Uma parte considerável da população mundial supre suas necessidades básicas sem precisar correr atrás do próprio alimento ou lutar por um abrigo. Mantém tudo através do dinheiro adquirido pelo trabalho, usa do mesmo recurso com o lazer e investimento pessoal para permanecer ou melhorar sua posição na sociedade. 

No futuro fictício, os humanos sequer precisam trabalhar. A tecnologia garante todas as necessidades fisiológicas, dispõe um mundo repleto e acessível a qualquer pessoa, que vive por milhares de anos com o tempo totalmente ocioso. Nada impede de aproveitar a vida como bem entender, exceto a motivação de viver. 

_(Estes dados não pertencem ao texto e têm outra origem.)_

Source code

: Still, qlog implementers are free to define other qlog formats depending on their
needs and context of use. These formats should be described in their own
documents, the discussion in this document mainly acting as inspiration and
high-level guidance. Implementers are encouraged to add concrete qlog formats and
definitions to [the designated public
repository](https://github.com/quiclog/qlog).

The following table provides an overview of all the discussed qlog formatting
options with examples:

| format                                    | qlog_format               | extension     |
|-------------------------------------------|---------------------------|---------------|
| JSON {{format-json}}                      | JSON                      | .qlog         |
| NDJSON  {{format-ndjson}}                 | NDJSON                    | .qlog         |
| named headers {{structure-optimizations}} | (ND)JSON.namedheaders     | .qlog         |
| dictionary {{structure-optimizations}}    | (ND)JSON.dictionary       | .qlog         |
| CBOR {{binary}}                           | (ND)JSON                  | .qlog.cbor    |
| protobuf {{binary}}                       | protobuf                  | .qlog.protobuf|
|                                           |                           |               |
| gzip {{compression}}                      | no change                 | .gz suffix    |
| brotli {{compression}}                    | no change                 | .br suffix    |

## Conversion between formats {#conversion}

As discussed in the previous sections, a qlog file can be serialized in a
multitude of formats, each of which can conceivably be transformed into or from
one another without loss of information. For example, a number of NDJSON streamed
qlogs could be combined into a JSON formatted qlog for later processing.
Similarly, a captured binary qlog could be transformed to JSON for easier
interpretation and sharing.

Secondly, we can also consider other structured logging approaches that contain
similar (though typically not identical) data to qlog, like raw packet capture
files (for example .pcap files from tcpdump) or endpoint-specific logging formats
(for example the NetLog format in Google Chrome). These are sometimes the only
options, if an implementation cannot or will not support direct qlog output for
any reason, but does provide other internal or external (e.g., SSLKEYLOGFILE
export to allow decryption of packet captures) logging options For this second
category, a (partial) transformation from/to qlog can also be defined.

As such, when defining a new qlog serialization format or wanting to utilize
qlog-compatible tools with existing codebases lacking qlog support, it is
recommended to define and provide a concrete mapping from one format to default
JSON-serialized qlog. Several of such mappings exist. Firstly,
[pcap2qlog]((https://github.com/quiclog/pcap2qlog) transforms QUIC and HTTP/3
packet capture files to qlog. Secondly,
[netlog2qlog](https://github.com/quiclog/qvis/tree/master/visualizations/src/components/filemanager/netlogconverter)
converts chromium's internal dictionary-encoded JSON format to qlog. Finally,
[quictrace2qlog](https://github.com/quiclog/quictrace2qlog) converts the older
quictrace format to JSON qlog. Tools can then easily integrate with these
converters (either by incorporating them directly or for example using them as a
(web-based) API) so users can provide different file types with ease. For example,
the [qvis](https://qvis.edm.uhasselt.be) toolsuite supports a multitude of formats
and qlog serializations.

É o mundo fictício de O Dom da Lágrima. Publicado em 2018, o livro de ficção científica traz uma realidade utópica, porém com o problema recorrente de suicídios. 

O Dom da Lágrima - capa

Thomas Oden é um jovem escritor e estudante de ciências contábeis na USP. 

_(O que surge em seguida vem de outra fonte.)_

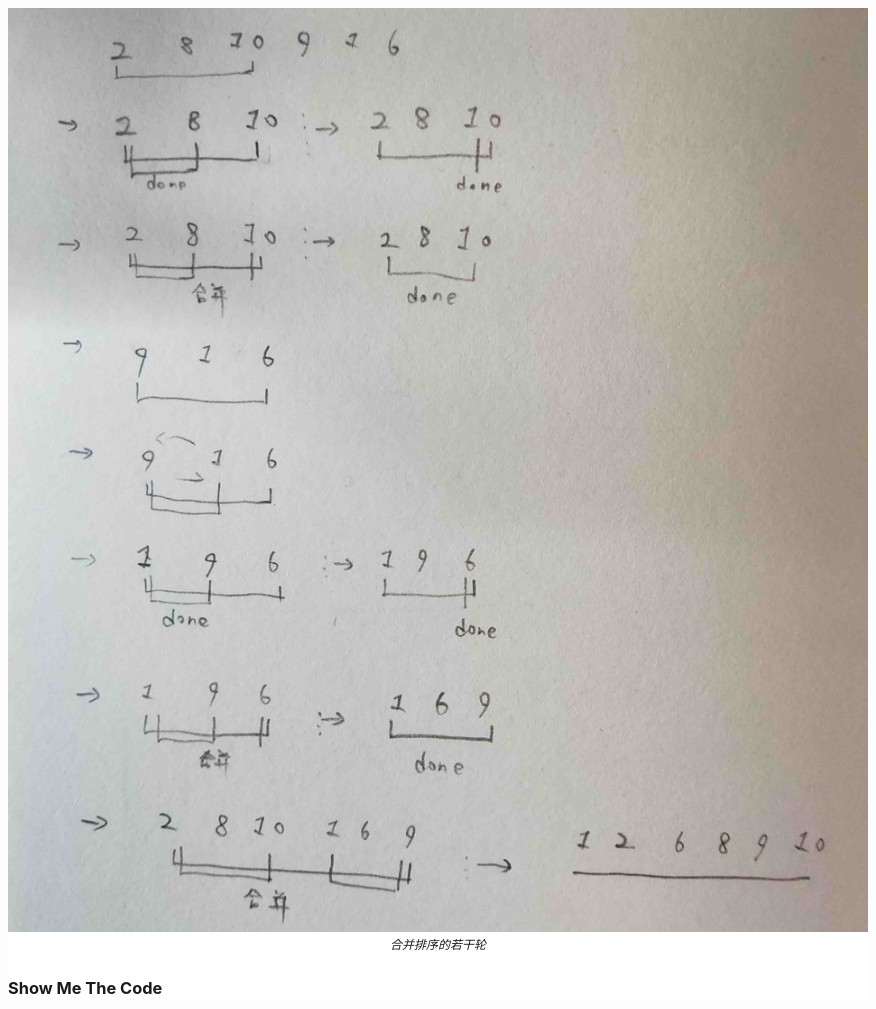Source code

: <div style="text-align:center;font-size:12px;"><img src="合并的许多轮.jpg" style="width:100%;">
<i>合并排序的若干轮</i>
</div>

### Show Me The Code
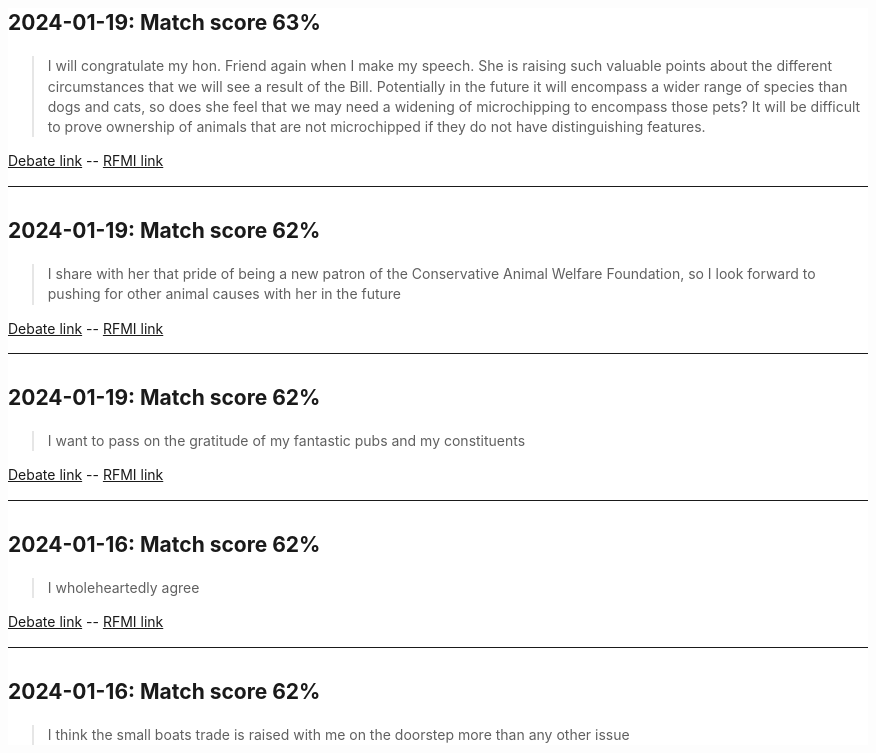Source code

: 

## 2024-01-19: Match score 63%

>I will congratulate my hon. Friend again when I make my speech. She is raising such valuable points about the different circumstances that we will see a result of the Bill. Potentially in the future it will encompass a wider range of species than dogs and cats, so does she feel that we may need a widening of microchipping to encompass those pets? It will be difficult to prove ownership of animals that are not microchipped if they do not have distinguishing features.

[Debate link](https://www.theyworkforyou.com/debates/?id=2024-01-19b.1170.0)  --  [RFMI link](https://www.theyworkforyou.com/mp/25807/register)


---



## 2024-01-19: Match score 62%

>I share with her that pride of being a new patron of the Conservative Animal Welfare Foundation, so I look forward to pushing for other animal causes with her in the future

[Debate link](https://www.theyworkforyou.com/debates/?id=2024-01-19b.1177.1)  --  [RFMI link](https://www.theyworkforyou.com/mp/25807/register)


---



## 2024-01-19: Match score 62%

>I want to pass on the gratitude of my fantastic pubs and my constituents

[Debate link](https://www.theyworkforyou.com/debates/?id=2024-01-19b.1193.0)  --  [RFMI link](https://www.theyworkforyou.com/mp/25807/register)


---



## 2024-01-16: Match score 62%

>I wholeheartedly agree

[Debate link](https://www.theyworkforyou.com/debates/?id=2024-01-16e.757.3)  --  [RFMI link](https://www.theyworkforyou.com/mp/25807/register)


---



## 2024-01-16: Match score 62%

>I think the small boats trade is raised with me on the doorstep more than any other issue
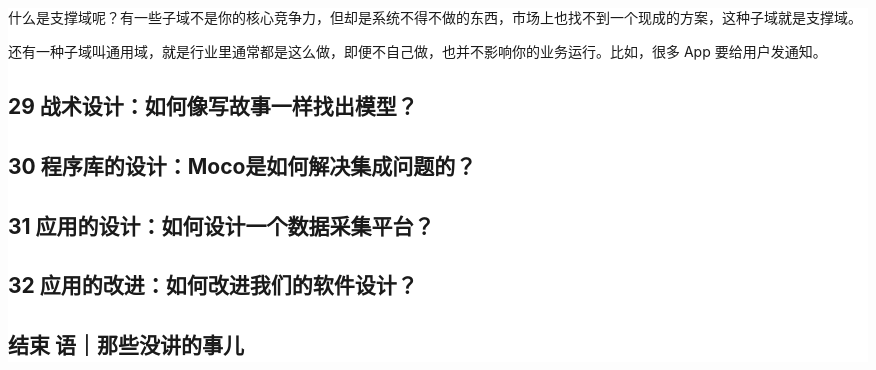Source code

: 什么是支撑域呢？有一些子域不是你的核心竞争力，但却是系统不得不做的东西，市场上也找不到一个现成的方案，这种子域就是支撑域。

还有一种子域叫通用域，就是行业里通常都是这么做，即便不自己做，也并不影响你的业务运行。比如，很多 App 要给用户发通知。

## 29 战术设计：如何像写故事一样找出模型？
## 30 程序库的设计：Moco是如何解决集成问题的？
## 31 应用的设计：如何设计一个数据采集平台？
## 32 应用的改进：如何改进我们的软件设计？
## 结束 语｜那些没讲的事儿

A miséria é a ausência do necessário para sobreviver  

Void é um sujeito em crise. Tem tudo a sua disposição no mundo a milhares de ano no futuro, embora nada o incentive a continuar sua vida. Nada lhe é novo ou desafiador, consegue o que quiser sem conquistar o mérito daquilo. Já viveu por muito tempo, agora decide encerrar sua existência.

O suicídio é comum neste futuro utópico, classificado como uma doença a qual a tecnologia é incapaz de curar. Sendo mais um a sofrer deste desejo, Void encontra Inanis, uma mulher que também pretende se matar. Os dois então se unem e tentam se salvar da morte tão desejada. 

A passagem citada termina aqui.